### WHAT YOU ARE ASKED TO DO
Each line below should be repeated exactly, but no picture should be carried over.

======== DATA EXTRACT

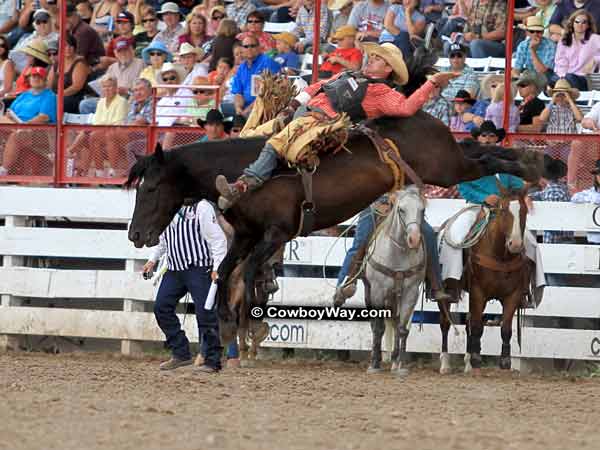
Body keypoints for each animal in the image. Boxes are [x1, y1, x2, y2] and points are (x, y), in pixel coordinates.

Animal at [125, 59, 552, 324]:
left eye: (153, 188)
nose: (135, 234)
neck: (237, 169)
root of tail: (416, 114)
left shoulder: (276, 233)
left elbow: (246, 272)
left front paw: (246, 311)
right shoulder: (245, 235)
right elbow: (227, 269)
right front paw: (225, 315)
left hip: (447, 168)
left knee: (485, 161)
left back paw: (544, 167)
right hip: (449, 160)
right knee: (481, 150)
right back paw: (543, 165)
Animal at [364, 186, 424, 376]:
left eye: (422, 210)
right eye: (401, 210)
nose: (414, 239)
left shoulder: (411, 292)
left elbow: (403, 329)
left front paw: (400, 365)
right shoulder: (377, 291)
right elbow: (378, 328)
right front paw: (374, 364)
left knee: (396, 322)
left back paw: (395, 360)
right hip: (370, 292)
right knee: (375, 324)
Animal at [438, 185, 528, 374]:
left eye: (524, 210)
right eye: (503, 210)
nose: (515, 245)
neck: (501, 256)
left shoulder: (513, 295)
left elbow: (505, 328)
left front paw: (505, 361)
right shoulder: (478, 292)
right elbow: (478, 326)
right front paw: (477, 358)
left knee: (468, 322)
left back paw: (467, 364)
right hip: (445, 291)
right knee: (445, 323)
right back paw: (445, 364)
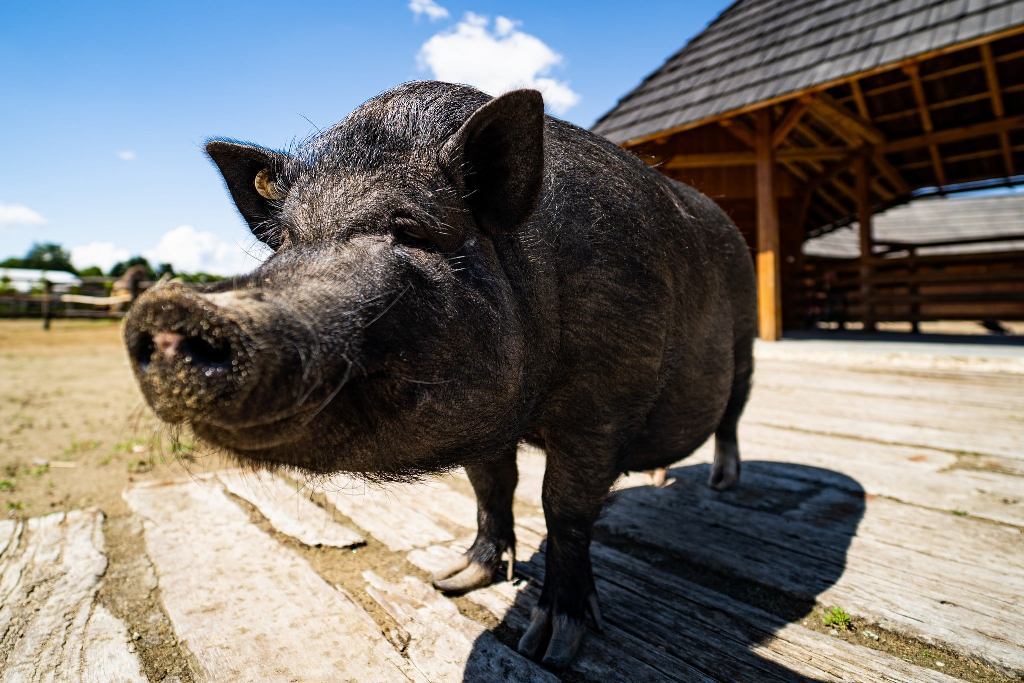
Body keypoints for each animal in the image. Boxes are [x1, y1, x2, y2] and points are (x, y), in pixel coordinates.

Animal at [123, 82, 757, 671]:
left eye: (412, 230)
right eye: (286, 243)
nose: (170, 311)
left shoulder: (606, 399)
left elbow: (564, 508)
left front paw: (549, 646)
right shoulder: (485, 423)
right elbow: (490, 488)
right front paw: (454, 580)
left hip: (746, 343)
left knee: (732, 416)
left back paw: (724, 484)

================

### RESPONSE TO THIS TASK
Body keypoints for each animal in the image. Boxes are [x1, y1, x2, y2] and points are (x, y), in pixel coordinates.

Animal at [125, 59, 552, 324]:
left eye: (153, 188)
nose: (135, 234)
neck: (237, 169)
root of tail: (416, 114)
left shoulder: (276, 233)
left elbow: (246, 272)
left front paw: (246, 311)
right shoulder: (245, 235)
right elbow: (227, 269)
right front paw: (225, 315)
left hip: (447, 168)
left knee: (485, 161)
left back paw: (544, 167)
right hip: (449, 160)
right knee: (481, 150)
right back paw: (543, 165)
Animal at [364, 186, 424, 376]:
left eye: (422, 210)
right eye: (401, 210)
nose: (414, 239)
left shoulder: (411, 292)
left elbow: (403, 329)
left front paw: (400, 365)
right shoulder: (377, 291)
right elbow: (378, 328)
right front paw: (374, 364)
left knee: (396, 322)
left back paw: (395, 360)
right hip: (370, 292)
right knee: (375, 324)
Animal at [438, 185, 528, 374]:
left eye: (524, 210)
right eye: (503, 210)
nose: (515, 245)
neck: (501, 256)
left shoulder: (513, 295)
left elbow: (505, 328)
left front paw: (505, 361)
right shoulder: (478, 292)
right elbow: (478, 326)
right front paw: (477, 358)
left knee: (468, 322)
left back paw: (467, 364)
right hip: (445, 291)
right knee: (445, 323)
right back paw: (445, 364)
Body keypoints for each animal in the image. Boxes are [x1, y1, x2, y2] and points are (x, y), in pixel coordinates.

Animal at [123, 82, 757, 671]:
left eye: (412, 230)
right eye: (286, 243)
nose: (170, 311)
left shoulder: (606, 399)
left elbow: (564, 508)
left front paw: (549, 646)
right shoulder: (485, 423)
right elbow: (490, 488)
right front paw: (454, 580)
left hip: (746, 343)
left knee: (732, 416)
left back paw: (724, 484)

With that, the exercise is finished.